British violin virtuoso

Beverley Davison is a British violin virtuoso, currently fronting an act she founded called Classical Cabaret: Hot Strings (ensemble) or "Classical Cabaret Duo" (solo with piano).

==Biography==
The daughter of conductor Arthur Davison, at the age of nine, she was selected for the Yehudi Menuhin School where she studied violin with Yehudi Menuhin himself. At 21, she was invited to guest-lead London Sinfonietta and Fires of London. She continued her studies at the Royal Academy and performed with the London Schools' Symphony Orchestra.

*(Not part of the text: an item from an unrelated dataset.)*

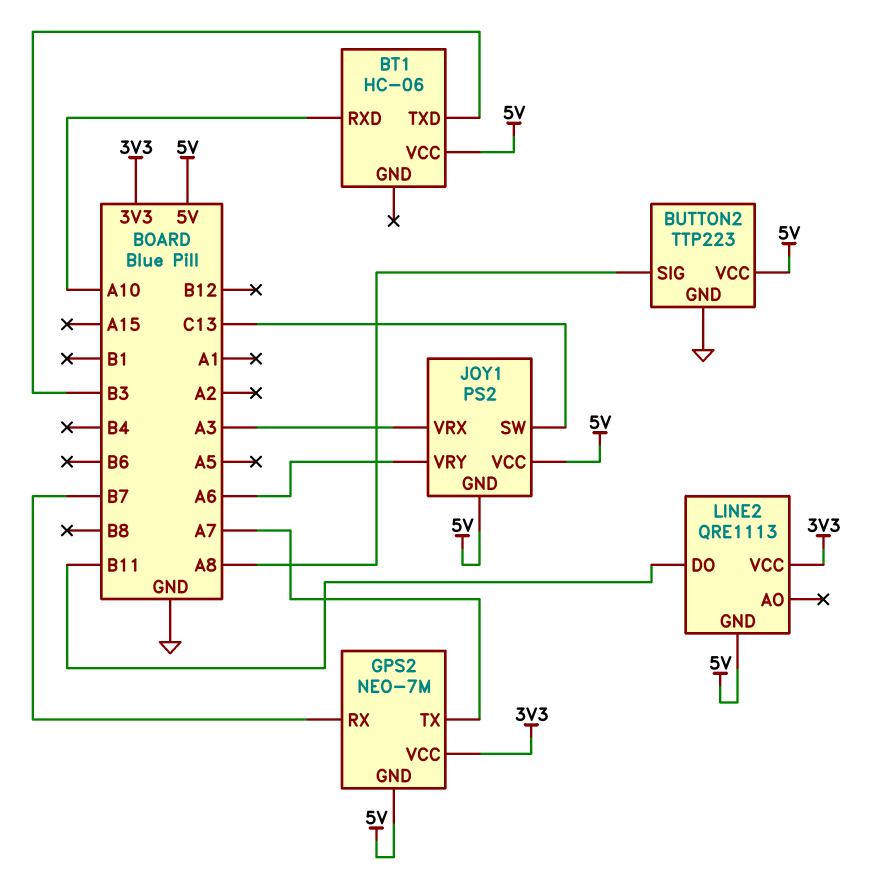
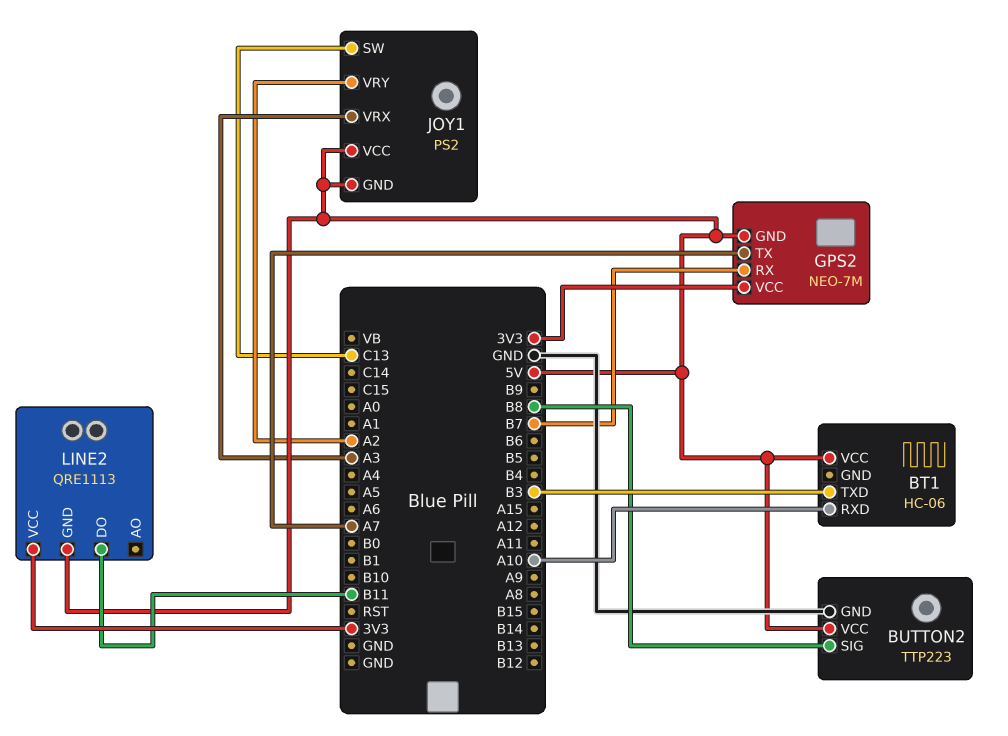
BUTTON2 pin SIG: A8 -> B8
JOY1 pin VRY: A6 -> A2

At the age of 21 she joined Sir Peter Maxwell Davies' Fires of London. Suffering from stage fright and eating disorders she stopped performing at the age of 25, and worked in various jobs including as a beauty therapist, a driving instructor, and in telesales. She returned to music when she took a teaching post at the Birmingham School of Music. She formed Hot Strings in 1990, after turning down an offer from Simon Rattle to be co-leader of the City of Birmingham Symphony Orchestra.

Davison collaborated with Rudolf Nureyev on a ballet based on Arnold Schoenberg's Pierrot Lunaire. On the Cameo Classics label, she has recorded Carl Nielsen's Violin concerto and Mozart's Violin Concerto in D Major. She has taught the violin at the University of Surrey in Guildford and has tutored at the summer orchestral course, ECSOC, In Guernsey, Channel Islands.

Davison has performed with Bolshoi Orchestra, Rambert Orchestra, Birmingham Royal Orchestra, English National Orchestra and Harlem Ballet Orchestras, the Michael Nyman Band and the Birmingham Contemporary Music Group.